The aura associated with migraine is a neurologic warning that a migraine is going to occur. In the common forms this can be the start of a typical migraine or a headache without migraine, or it may even occur in isolation. For a typical aura, the aura needs to be visual, sensory, or dysphasic, lasting longer than 5 min and less than 60 min with the headache starting within 60 min (see Table 588-2). The importance of the aura lasting longer than 5 min is to differentiate the migraine aura from a seizure with a postictal headache, while the 60 min maximal duration is to separate migraine aura from the possibility of a more prolonged neurologic event such as a transient ischemic attack.

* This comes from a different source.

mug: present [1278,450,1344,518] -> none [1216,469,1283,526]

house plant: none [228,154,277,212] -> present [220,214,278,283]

The most common type of visual aura in children and adolescents is photopsia (flashes of light or light bulbs going off everywhere). These photopsias are often multiple colored and when gone, the child may report not being able to see where the flash occurred. Less likely in children are the typical adult auras including fortification spectra (brilliant white zigzag lines resembling a starred pattern castle) or shimmering scotoma (sometimes described as a shining spot that grows or a sequined curtain closing). In adults the auras typically involve only half the visual field, while in children they may be randomly dispersed. Blurred vision is often confused as an aura, but is difficult to separate from photophobia or difficulty concentrating during the pain of the headache.

Sensory auras are less common. They typically occur unilaterally. Many children describe this sensation as insects are worms crawling from their hand, up their arm to their face with a numbness following this sensation. Once the numbness occurs, the child may have difficulty using the arm as they have lost sensory input, and a misdiagnosis of hemiplegic migraine may be made.

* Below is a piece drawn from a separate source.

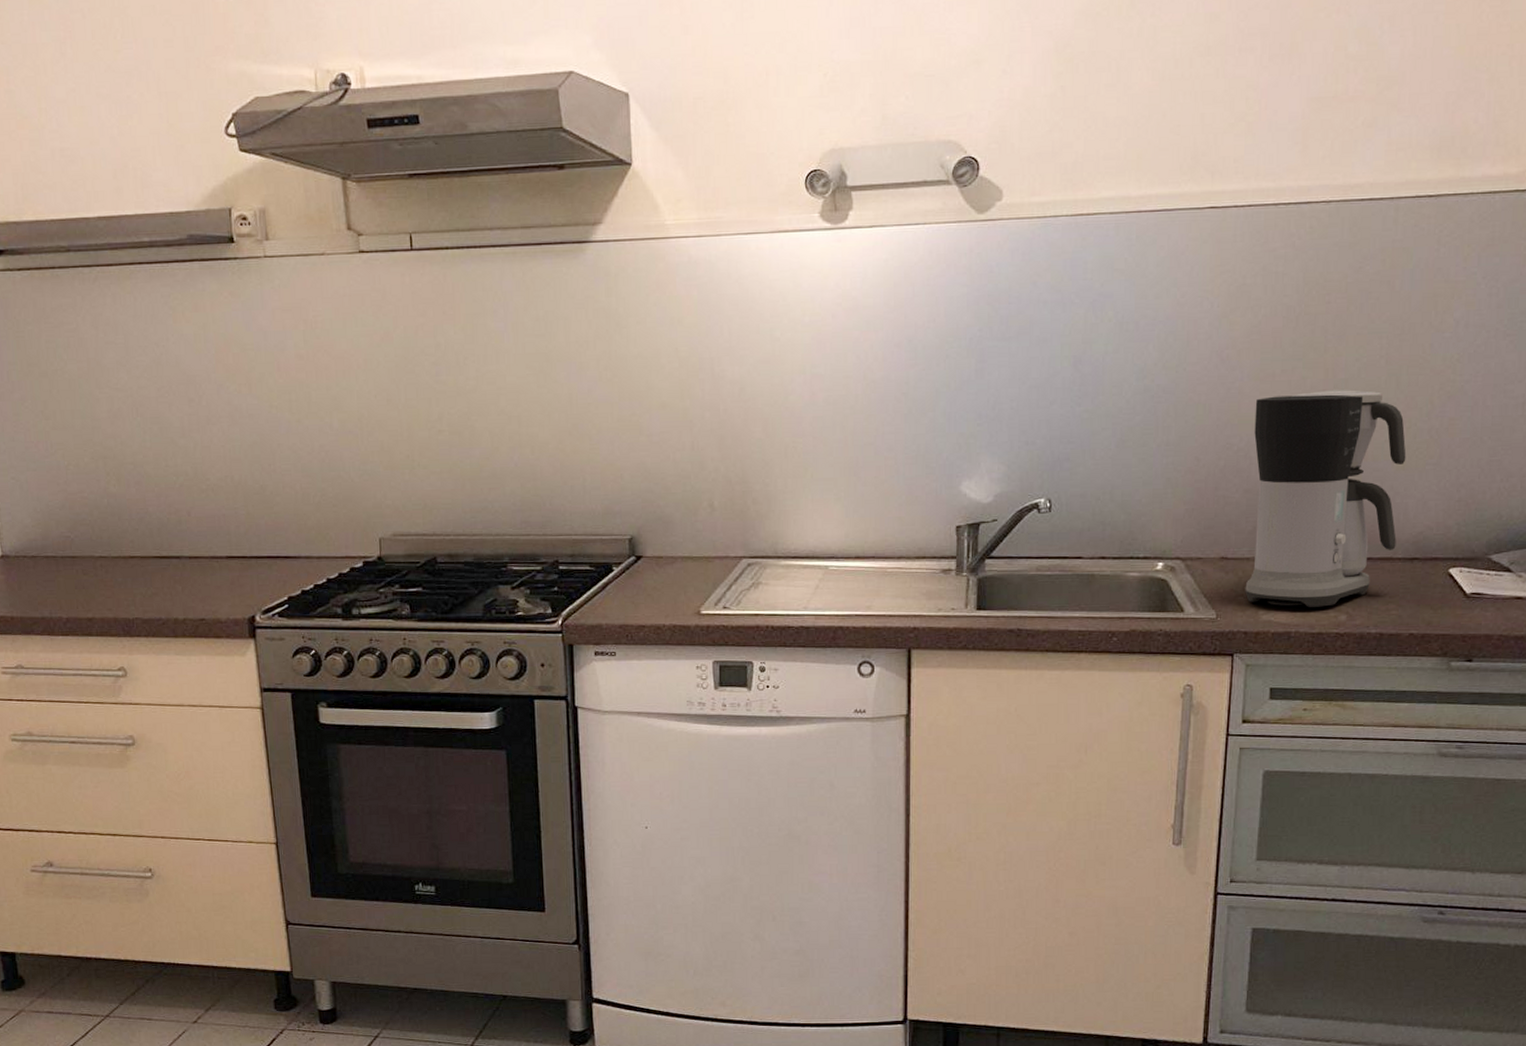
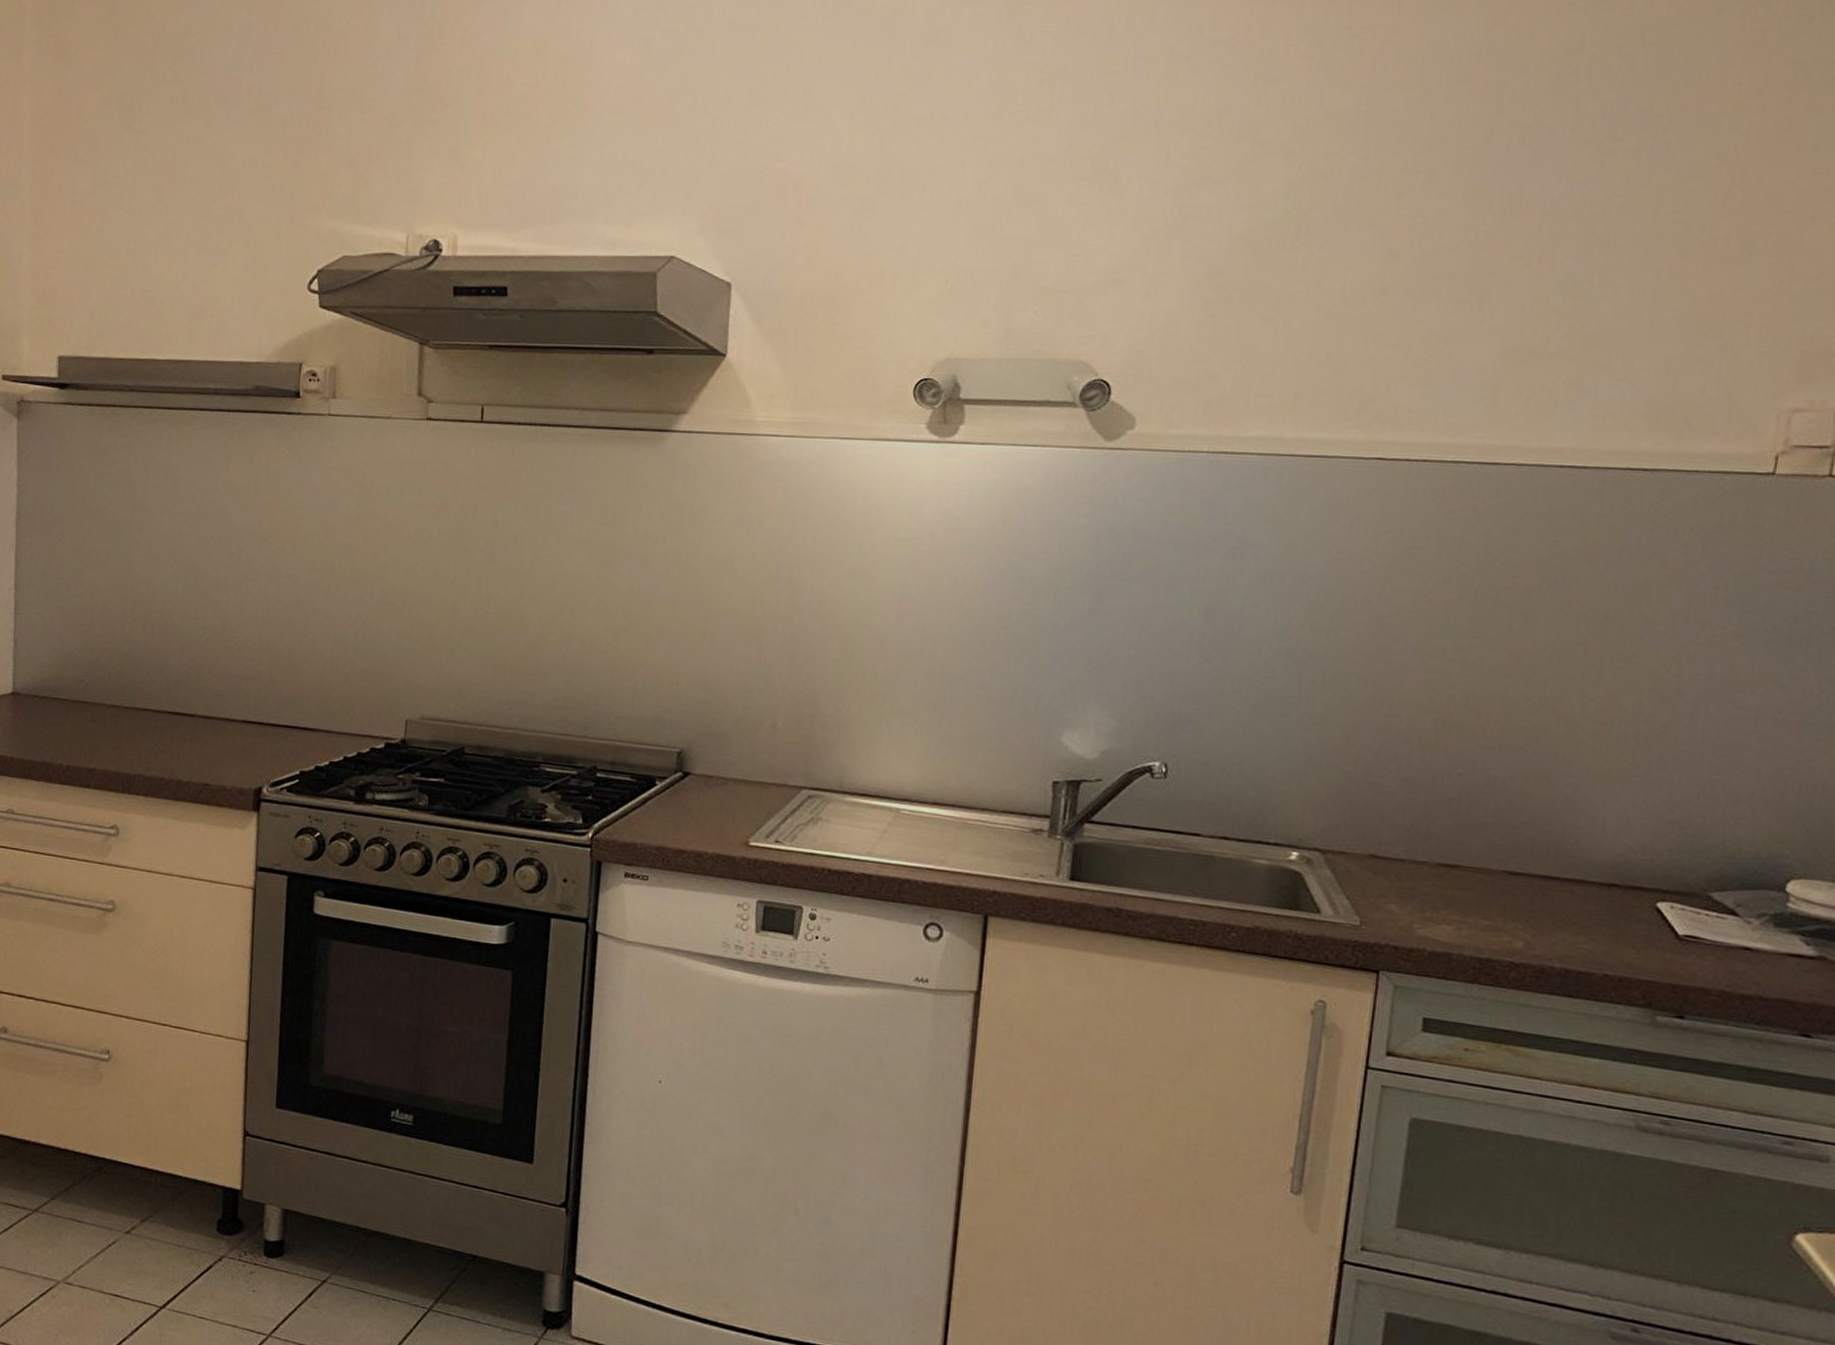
coffee maker: present [1245,390,1406,607] -> none [1397,676,1606,929]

Dysphasic auras are the least common type of typical aura and have been described as an inability or difficulty to respond verbally. The patient afterwards will describe an ability to understand what is being asked, but cannot answer back. This may be the basis of what in the past has been referred to a confusional migraine and special attention needs to be paid to asking the child about this possibility and their degree of understanding during the initial phases of the attack.

Much less commonly, atypical forms of aura can occur, including hemiplegia (true weakness, not numbness, and may be familial), vertigo or lower cranial nerve symptoms (basilar-type, formerly thought to be due to basilar artery dysfunction, now thought to be more brainstem based), and distortion (Alice in Wonderland syndrome). Whenever these rarer forms of aura are present, further investigation is warranted.